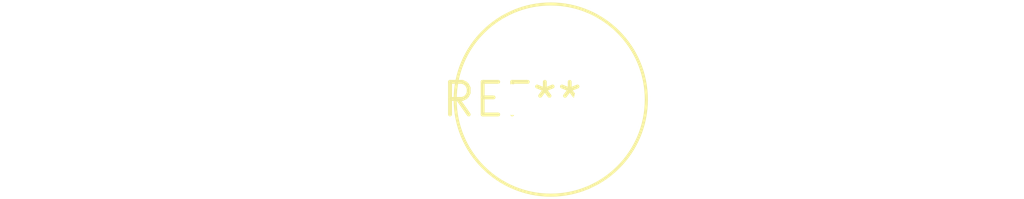
<source format=kicad_pcb>
(kicad_pcb (version 20240108) (generator pcbnew)

  (general
    (thickness 1.6)
  )

  (paper "A4")
  (layers
    (0 "F.Cu" signal)
    (31 "B.Cu" signal)
    (32 "B.Adhes" user "B.Adhesive")
    (33 "F.Adhes" user "F.Adhesive")
    (34 "B.Paste" user)
    (35 "F.Paste" user)
    (36 "B.SilkS" user "B.Silkscreen")
    (37 "F.SilkS" user "F.Silkscreen")
    (38 "B.Mask" user)
    (39 "F.Mask" user)
    (40 "Dwgs.User" user "User.Drawings")
    (41 "Cmts.User" user "User.Comments")
    (42 "Eco1.User" user "User.Eco1")
    (43 "Eco2.User" user "User.Eco2")
    (44 "Edge.Cuts" user)
    (45 "Margin" user)
    (46 "B.CrtYd" user "B.Courtyard")
    (47 "F.CrtYd" user "F.Courtyard")
    (48 "B.Fab" user)
    (49 "F.Fab" user)
    (50 "User.1" user)
    (51 "User.2" user)
    (52 "User.3" user)
    (53 "User.4" user)
    (54 "User.5" user)
    (55 "User.6" user)
    (56 "User.7" user)
    (57 "User.8" user)
    (58 "User.9" user)
  )

  (setup
    (pad_to_mask_clearance 0)
    (pcbplotparams
      (layerselection 0x00010fc_ffffffff)
      (plot_on_all_layers_selection 0x0000000_00000000)
      (disableapertmacros false)
      (usegerberextensions false)
      (usegerberattributes false)
      (usegerberadvancedattributes false)
      (creategerberjobfile false)
      (dashed_line_dash_ratio 12.000000)
      (dashed_line_gap_ratio 3.000000)
      (svgprecision 4)
      (plotframeref false)
      (viasonmask false)
      (mode 1)
      (useauxorigin false)
      (hpglpennumber 1)
      (hpglpenspeed 20)
      (hpglpendiameter 15.000000)
      (dxfpolygonmode false)
      (dxfimperialunits false)
      (dxfusepcbnewfont false)
      (psnegative false)
      (psa4output false)
      (plotreference false)
      (plotvalue false)
      (plotinvisibletext false)
      (sketchpadsonfab false)
      (subtractmaskfromsilk false)
      (outputformat 1)
      (mirror false)
      (drillshape 1)
      (scaleselection 1)
      (outputdirectory "")
    )
  )

  (net 0 "")

  (footprint "L_Radial_D7.2mm_P3.00mm_Murata_1700" (layer "F.Cu") (at 0 0))

)

</source>
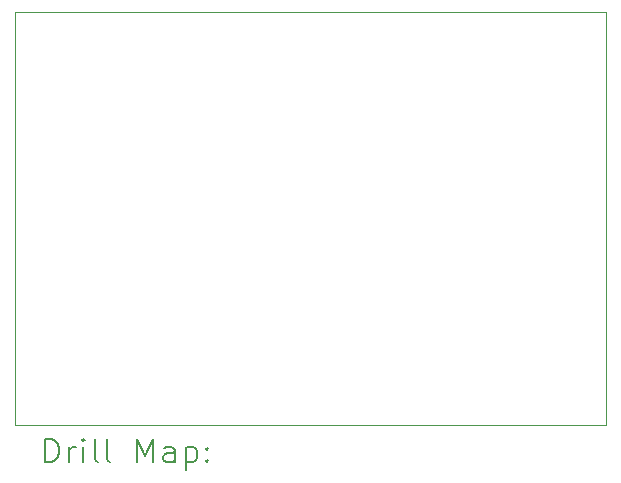
<source format=gbr>
%TF.GenerationSoftware,KiCad,Pcbnew,(6.0.8-1)-1*%
%TF.CreationDate,2022-12-26T00:29:07-06:00*%
%TF.ProjectId,CAN Distribution With Debug,43414e20-4469-4737-9472-69627574696f,rev?*%
%TF.SameCoordinates,Original*%
%TF.FileFunction,Drillmap*%
%TF.FilePolarity,Positive*%
%FSLAX45Y45*%
G04 Gerber Fmt 4.5, Leading zero omitted, Abs format (unit mm)*
G04 Created by KiCad (PCBNEW (6.0.8-1)-1) date 2022-12-26 00:29:07*
%MOMM*%
%LPD*%
G01*
G04 APERTURE LIST*
%ADD10C,0.100000*%
%ADD11C,0.200000*%
G04 APERTURE END LIST*
D10*
X9400000Y-8510000D02*
X14400000Y-8510000D01*
X14400000Y-8510000D02*
X14400000Y-12010000D01*
X14400000Y-12010000D02*
X9400000Y-12010000D01*
X9400000Y-12010000D02*
X9400000Y-8510000D01*
D11*
X9652619Y-12325476D02*
X9652619Y-12125476D01*
X9700238Y-12125476D01*
X9728810Y-12135000D01*
X9747857Y-12154048D01*
X9757381Y-12173095D01*
X9766905Y-12211190D01*
X9766905Y-12239762D01*
X9757381Y-12277857D01*
X9747857Y-12296905D01*
X9728810Y-12315952D01*
X9700238Y-12325476D01*
X9652619Y-12325476D01*
X9852619Y-12325476D02*
X9852619Y-12192143D01*
X9852619Y-12230238D02*
X9862143Y-12211190D01*
X9871667Y-12201667D01*
X9890714Y-12192143D01*
X9909762Y-12192143D01*
X9976429Y-12325476D02*
X9976429Y-12192143D01*
X9976429Y-12125476D02*
X9966905Y-12135000D01*
X9976429Y-12144524D01*
X9985952Y-12135000D01*
X9976429Y-12125476D01*
X9976429Y-12144524D01*
X10100238Y-12325476D02*
X10081190Y-12315952D01*
X10071667Y-12296905D01*
X10071667Y-12125476D01*
X10205000Y-12325476D02*
X10185952Y-12315952D01*
X10176429Y-12296905D01*
X10176429Y-12125476D01*
X10433571Y-12325476D02*
X10433571Y-12125476D01*
X10500238Y-12268333D01*
X10566905Y-12125476D01*
X10566905Y-12325476D01*
X10747857Y-12325476D02*
X10747857Y-12220714D01*
X10738333Y-12201667D01*
X10719286Y-12192143D01*
X10681190Y-12192143D01*
X10662143Y-12201667D01*
X10747857Y-12315952D02*
X10728810Y-12325476D01*
X10681190Y-12325476D01*
X10662143Y-12315952D01*
X10652619Y-12296905D01*
X10652619Y-12277857D01*
X10662143Y-12258809D01*
X10681190Y-12249286D01*
X10728810Y-12249286D01*
X10747857Y-12239762D01*
X10843095Y-12192143D02*
X10843095Y-12392143D01*
X10843095Y-12201667D02*
X10862143Y-12192143D01*
X10900238Y-12192143D01*
X10919286Y-12201667D01*
X10928810Y-12211190D01*
X10938333Y-12230238D01*
X10938333Y-12287381D01*
X10928810Y-12306428D01*
X10919286Y-12315952D01*
X10900238Y-12325476D01*
X10862143Y-12325476D01*
X10843095Y-12315952D01*
X11024048Y-12306428D02*
X11033571Y-12315952D01*
X11024048Y-12325476D01*
X11014524Y-12315952D01*
X11024048Y-12306428D01*
X11024048Y-12325476D01*
X11024048Y-12201667D02*
X11033571Y-12211190D01*
X11024048Y-12220714D01*
X11014524Y-12211190D01*
X11024048Y-12201667D01*
X11024048Y-12220714D01*
M02*

</source>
- - - - - - -
WHAT YOU WILL DO =>
All lines above between those holding "X9700238Y-12125476D01*" and "X9909762Y-12192143D01*", inclusive, must be set down unchanged, and no other line may be included.

WRITTEN RESPONSE =>
X9700238Y-12125476D01*
X9728810Y-12135000D01*
X9747857Y-12154048D01*
X9757381Y-12173095D01*
X9766905Y-12211190D01*
X9766905Y-12239762D01*
X9757381Y-12277857D01*
X9747857Y-12296905D01*
X9728810Y-12315952D01*
X9700238Y-12325476D01*
X9652619Y-12325476D01*
X9852619Y-12325476D02*
X9852619Y-12192143D01*
X9852619Y-12230238D02*
X9862143Y-12211190D01*
X9871667Y-12201667D01*
X9890714Y-12192143D01*
X9909762Y-12192143D01*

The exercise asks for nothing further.